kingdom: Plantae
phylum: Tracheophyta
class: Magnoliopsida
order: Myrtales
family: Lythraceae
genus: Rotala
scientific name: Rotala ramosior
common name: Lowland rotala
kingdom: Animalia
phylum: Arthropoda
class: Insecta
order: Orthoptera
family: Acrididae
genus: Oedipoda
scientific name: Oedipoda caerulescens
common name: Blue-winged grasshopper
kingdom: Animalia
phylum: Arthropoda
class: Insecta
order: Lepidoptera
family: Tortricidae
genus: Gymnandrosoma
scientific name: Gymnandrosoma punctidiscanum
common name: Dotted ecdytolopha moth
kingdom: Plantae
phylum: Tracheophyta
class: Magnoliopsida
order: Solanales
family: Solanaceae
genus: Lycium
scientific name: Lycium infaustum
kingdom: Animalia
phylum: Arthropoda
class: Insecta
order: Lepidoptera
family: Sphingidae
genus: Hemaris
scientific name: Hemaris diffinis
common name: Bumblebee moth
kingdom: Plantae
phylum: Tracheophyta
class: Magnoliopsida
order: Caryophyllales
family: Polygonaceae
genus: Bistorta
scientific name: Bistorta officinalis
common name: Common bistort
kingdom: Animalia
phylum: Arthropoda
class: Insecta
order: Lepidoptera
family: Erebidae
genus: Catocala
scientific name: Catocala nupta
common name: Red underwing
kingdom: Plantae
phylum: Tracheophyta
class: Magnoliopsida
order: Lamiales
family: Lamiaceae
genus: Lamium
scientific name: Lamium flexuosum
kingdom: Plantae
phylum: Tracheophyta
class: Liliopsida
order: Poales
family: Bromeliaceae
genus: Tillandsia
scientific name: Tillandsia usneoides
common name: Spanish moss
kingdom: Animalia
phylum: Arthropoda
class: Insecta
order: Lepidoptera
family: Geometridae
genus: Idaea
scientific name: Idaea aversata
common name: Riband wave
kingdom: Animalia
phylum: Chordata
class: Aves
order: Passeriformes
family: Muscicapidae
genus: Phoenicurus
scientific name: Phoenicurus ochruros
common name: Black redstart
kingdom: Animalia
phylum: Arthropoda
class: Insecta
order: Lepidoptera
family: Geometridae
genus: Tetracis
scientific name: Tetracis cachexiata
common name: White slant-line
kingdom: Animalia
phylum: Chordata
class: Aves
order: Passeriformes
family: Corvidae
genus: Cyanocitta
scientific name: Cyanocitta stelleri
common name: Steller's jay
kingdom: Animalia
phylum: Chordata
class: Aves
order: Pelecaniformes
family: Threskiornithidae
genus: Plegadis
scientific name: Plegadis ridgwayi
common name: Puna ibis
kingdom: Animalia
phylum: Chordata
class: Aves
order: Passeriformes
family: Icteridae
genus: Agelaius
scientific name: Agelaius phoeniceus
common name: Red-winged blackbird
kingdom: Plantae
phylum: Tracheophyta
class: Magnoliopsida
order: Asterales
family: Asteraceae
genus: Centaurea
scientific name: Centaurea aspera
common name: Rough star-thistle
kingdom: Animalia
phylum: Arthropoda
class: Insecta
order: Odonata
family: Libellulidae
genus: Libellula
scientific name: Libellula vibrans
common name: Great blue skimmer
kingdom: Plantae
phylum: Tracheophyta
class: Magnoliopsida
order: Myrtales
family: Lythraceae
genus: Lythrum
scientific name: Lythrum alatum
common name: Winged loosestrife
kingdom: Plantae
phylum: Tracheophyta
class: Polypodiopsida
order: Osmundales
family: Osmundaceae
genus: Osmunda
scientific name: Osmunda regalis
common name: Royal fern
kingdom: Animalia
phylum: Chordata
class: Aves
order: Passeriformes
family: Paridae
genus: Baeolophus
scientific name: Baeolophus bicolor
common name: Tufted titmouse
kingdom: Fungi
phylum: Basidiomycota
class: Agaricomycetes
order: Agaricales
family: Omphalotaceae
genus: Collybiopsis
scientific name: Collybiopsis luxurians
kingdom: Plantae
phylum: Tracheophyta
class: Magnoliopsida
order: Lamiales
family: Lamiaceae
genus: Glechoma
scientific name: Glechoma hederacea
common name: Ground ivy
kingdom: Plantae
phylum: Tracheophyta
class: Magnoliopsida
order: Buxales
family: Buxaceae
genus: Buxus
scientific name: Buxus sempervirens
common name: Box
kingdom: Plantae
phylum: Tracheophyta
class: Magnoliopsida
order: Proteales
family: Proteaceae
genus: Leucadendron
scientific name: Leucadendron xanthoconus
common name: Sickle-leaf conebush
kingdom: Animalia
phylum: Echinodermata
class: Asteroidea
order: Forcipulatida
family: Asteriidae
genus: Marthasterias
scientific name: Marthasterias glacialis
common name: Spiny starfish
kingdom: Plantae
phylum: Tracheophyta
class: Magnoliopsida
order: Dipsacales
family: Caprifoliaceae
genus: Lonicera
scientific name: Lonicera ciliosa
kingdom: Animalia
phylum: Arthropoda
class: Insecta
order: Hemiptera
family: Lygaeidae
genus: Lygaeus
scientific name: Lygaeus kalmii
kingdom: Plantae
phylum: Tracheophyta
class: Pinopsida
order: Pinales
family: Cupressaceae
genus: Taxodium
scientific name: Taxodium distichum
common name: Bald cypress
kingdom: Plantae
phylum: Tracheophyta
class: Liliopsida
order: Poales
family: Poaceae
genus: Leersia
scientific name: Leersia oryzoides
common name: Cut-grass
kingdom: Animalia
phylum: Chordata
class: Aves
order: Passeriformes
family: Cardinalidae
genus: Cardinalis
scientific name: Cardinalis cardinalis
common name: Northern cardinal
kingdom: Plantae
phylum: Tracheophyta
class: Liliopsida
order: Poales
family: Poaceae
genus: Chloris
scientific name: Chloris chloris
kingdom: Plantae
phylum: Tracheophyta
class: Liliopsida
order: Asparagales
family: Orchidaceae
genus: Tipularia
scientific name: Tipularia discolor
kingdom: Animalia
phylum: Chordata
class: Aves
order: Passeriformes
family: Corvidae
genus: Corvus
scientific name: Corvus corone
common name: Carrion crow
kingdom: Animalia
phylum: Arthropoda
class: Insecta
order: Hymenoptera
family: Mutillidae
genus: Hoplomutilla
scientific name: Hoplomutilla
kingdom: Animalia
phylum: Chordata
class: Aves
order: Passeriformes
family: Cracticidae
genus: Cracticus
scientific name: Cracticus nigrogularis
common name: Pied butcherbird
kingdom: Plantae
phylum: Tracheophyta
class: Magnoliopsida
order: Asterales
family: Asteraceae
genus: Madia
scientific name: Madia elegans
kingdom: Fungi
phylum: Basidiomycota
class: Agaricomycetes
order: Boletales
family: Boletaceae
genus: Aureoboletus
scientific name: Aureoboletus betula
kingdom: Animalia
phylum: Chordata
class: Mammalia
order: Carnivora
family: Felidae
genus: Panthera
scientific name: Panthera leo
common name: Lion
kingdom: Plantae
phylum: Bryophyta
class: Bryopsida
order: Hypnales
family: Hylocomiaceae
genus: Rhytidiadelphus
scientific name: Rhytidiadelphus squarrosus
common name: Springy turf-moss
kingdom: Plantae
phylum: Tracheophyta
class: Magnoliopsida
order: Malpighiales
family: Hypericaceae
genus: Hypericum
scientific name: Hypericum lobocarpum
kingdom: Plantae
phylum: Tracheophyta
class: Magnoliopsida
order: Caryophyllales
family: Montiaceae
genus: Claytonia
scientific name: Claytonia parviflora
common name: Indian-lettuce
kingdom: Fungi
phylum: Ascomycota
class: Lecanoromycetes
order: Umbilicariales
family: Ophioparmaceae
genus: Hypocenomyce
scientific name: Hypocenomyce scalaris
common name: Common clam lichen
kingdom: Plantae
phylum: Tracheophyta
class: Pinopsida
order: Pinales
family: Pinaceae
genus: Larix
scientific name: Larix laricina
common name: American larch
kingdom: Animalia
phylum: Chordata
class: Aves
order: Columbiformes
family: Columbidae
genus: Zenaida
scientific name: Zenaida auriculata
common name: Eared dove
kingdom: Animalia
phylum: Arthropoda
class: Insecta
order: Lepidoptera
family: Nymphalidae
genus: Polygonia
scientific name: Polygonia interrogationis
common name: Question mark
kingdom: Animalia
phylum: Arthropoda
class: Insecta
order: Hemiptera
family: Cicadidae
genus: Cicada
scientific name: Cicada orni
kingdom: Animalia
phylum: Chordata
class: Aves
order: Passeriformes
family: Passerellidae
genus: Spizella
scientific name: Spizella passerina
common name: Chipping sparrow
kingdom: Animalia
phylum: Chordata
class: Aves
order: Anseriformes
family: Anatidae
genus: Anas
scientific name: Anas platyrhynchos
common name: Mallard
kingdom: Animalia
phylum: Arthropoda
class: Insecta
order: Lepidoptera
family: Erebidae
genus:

------

**Task details**. Copy out the lines of the listing above word for word, starting at the line containing "family: Hylocomiaceae" and ending at the line containing "genus: Hypericum", both included.

**The output**.
family: Hylocomiaceae
genus: Rhytidiadelphus
scientific name: Rhytidiadelphus squarrosus
common name: Springy turf-moss
kingdom: Plantae
phylum: Tracheophyta
class: Magnoliopsida
order: Malpighiales
family: Hypericaceae
genus: Hypericum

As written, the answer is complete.